Zoning
Liberal zoning. Let people develop what they want to on their land.
Building codes
Minimize regulation.
Building scalable cities
Grid layout. Latin America, China, Korea, Japan.
On-street parking
On-street parking heavily underutilizes land. Ban/do not build it. Let market decide where to build parking on private japan. Japan understands and embraces this.
Parking minimums
Eliminate them.
Bikeshare
More efficient than personal bike ownership in cities. Netherlands needs this.
Bikes/Micromobility and Transit
Bikes/Micromobility
Most efficient form of transit in terms of space required, cost, health benefits (cost), and speed. Bikes can cover 9-16x more area than walking can.
Trains

Like why build highways lol?
The power of micromobility + transit
By riding micromobility to or from a transit station instead of walking, you can save a significant amount of time, and even make micro + transit more competitive than driving.

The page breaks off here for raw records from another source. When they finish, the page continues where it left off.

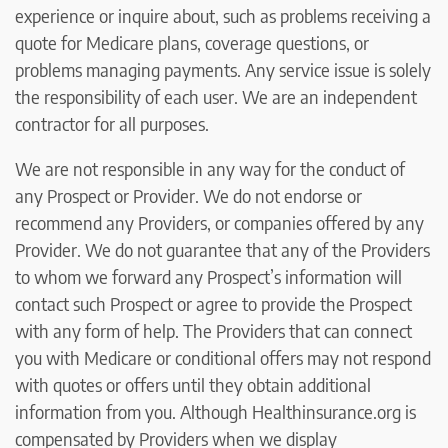
experience or inquire about, such as problems receiving a
quote for Medicare plans, coverage questions, or
problems managing payments. Any service issue is solely
the responsibility of each user. We are an independent
contractor for all purposes.
We are not responsible in any way for the conduct of
any Prospect or Provider. We do not endorse or
recommend any Providers, or companies offered by any
Provider. We do not guarantee that any of the Providers
to whom we forward any Prospect’s information will
contact such Prospect or agree to provide the Prospect
with any form of help. The Providers that can connect
you with Medicare or conditional offers may not respond
with quotes or offers until they obtain additional
information from you. Although Healthinsurance.org is
compensated by Providers when we display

You can do this by:
- Parking your bike at the station you are going to
- Having a bike available at your destination station
- Using microshare to go to/from the station
- Bringing your micromobility (bike, scooter, folding bike) on the transit itself
Autonomous vehicles
- Will not replace transit in the near term (hinges on post-work economy). Induced demand will yield higher trip numbers in vehicles, filling the gaps made by efficiency gains. Transit will likely still be competitive in terms of cost, and time during peak periods
- Should be welcome in the urbanist movement. They yield significant safety improvements, a key goal of the movement. They also shift accountability onto corporations, which are more possible to hold accountable than individual drivers.
AVs + High speed rail
Huge potential.
City planning and the future
Post-work economy
No commutes? Significant portion of trips reduced (majority). People can live anywhere.
Drone delivery
Will heavily reduce in-person shopping and thus number of trips.
Overall
We may end up with significantly overbuilt cities. Not that anyone’s going to care since Americans can afford it. But not necessary good for competition at a multinational scale.